Quote from: MillieB on May 27, 2011, 11:12:11 AM
It's completely irrelevant whether Nikki is a criminal, a saint, a bad person or whatever! This case sets a precedent that will affect the lives of all trans people in Texas and possibly beyond.
This is really dangerous and downright shocking!
I confess, I have been thinking the same.
My difficulity is the enevitable conclusion that Texas law is not a means of ensureing the comfort and liberty of the majority, but a means for the minority to impose their will.
That would seem to indicate that Texas is not democratic at all. That it is an autocracy.
Yet, I'm not a Texan, nor an American. The messages I hear suggest that the issues are complex, but I don't yet understand why.
The real problem here is that if Texas is to be preceived as a democracy, then its example may extend elsewhere.
Add to this some other recent, much more high profile cases where US law and in at least one example, foreign law has been used as a tool of US political policy. The arrest of the Head of the IMF, his detention in one of the most dreadful prisons available, apparently because he was a flight risk, which suddenly changed when he agreed to resign. (He is apparently no longer a flight risk).
The other case is, of course, of Julian Assange. But that doesn't appear to have had the desired effect. The sebsequent blocking of access to Wikileaks is a preposterus, outragious and illegal reaction.

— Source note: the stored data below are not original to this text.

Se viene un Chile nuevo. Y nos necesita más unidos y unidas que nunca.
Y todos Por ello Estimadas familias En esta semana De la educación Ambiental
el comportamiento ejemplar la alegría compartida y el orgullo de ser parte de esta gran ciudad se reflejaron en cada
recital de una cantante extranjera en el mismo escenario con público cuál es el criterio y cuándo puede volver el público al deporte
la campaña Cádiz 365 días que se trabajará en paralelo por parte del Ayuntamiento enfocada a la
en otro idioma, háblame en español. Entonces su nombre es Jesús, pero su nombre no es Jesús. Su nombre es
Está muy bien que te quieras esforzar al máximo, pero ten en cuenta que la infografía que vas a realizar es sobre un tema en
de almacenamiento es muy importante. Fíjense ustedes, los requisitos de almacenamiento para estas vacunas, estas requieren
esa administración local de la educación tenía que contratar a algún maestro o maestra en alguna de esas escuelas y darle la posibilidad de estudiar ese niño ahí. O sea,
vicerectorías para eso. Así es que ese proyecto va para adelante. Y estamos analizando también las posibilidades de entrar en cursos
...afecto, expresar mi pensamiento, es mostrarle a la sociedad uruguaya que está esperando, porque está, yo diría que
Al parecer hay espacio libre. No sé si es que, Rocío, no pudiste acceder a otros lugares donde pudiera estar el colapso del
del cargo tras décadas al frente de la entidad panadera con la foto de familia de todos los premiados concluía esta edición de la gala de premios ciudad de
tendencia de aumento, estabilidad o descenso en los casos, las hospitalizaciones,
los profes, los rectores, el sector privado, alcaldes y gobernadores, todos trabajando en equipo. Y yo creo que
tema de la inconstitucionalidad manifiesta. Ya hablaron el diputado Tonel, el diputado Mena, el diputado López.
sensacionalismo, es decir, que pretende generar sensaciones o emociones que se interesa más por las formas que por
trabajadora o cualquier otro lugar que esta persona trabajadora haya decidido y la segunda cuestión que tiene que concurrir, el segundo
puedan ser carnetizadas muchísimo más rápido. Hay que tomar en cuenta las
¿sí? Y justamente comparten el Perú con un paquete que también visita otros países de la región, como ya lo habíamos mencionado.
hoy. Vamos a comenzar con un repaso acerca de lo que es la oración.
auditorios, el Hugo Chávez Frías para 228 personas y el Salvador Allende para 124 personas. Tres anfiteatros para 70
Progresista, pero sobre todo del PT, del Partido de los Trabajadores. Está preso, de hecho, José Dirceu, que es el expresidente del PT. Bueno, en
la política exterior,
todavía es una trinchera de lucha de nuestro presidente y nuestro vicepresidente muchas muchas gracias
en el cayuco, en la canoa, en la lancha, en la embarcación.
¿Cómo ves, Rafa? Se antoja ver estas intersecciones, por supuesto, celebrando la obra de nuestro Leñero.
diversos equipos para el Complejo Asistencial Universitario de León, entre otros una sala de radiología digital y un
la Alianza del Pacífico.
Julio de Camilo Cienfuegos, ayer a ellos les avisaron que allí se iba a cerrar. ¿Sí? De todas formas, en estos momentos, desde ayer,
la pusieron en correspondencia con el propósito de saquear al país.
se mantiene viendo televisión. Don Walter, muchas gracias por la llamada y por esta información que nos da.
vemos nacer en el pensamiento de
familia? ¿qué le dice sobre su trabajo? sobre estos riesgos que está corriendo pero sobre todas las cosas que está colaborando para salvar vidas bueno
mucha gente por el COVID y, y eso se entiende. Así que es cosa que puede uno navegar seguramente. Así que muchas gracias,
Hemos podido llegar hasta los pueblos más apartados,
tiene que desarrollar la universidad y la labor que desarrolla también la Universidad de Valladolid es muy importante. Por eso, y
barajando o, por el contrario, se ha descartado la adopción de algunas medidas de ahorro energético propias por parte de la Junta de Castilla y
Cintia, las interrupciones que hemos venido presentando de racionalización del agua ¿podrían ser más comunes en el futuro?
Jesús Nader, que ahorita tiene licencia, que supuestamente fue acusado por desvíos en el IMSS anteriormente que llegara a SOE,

The attempts to use law to justify mass murder in the ME and SE Asia are equally farcical. Though few take that seriously. Blair is openly called a liar and a profiteer, even on UK TV.
This may all seem to be a long way from Nikki Araguz. However, while Nikki is not particularly high profile, the corruption of the legal process seem to apply equally to her. Moreover, there may well be numerous such low level cases like Nikki's which are simply not discussed. I wonder how many, with little or no interest in Transgender issues have even heard her name?
I may be wrong, or I may simply have vain hope, but the arrest and treatment of the head of the IMF, for what are clearly political objecitves, might be a step too far. He is, after all, a member of the French ruling classes. And they have a long history of antipathy toward the US ruling classes.
If that does blow up, the trials of Nikki will be relatively insignificant in the scheme of things.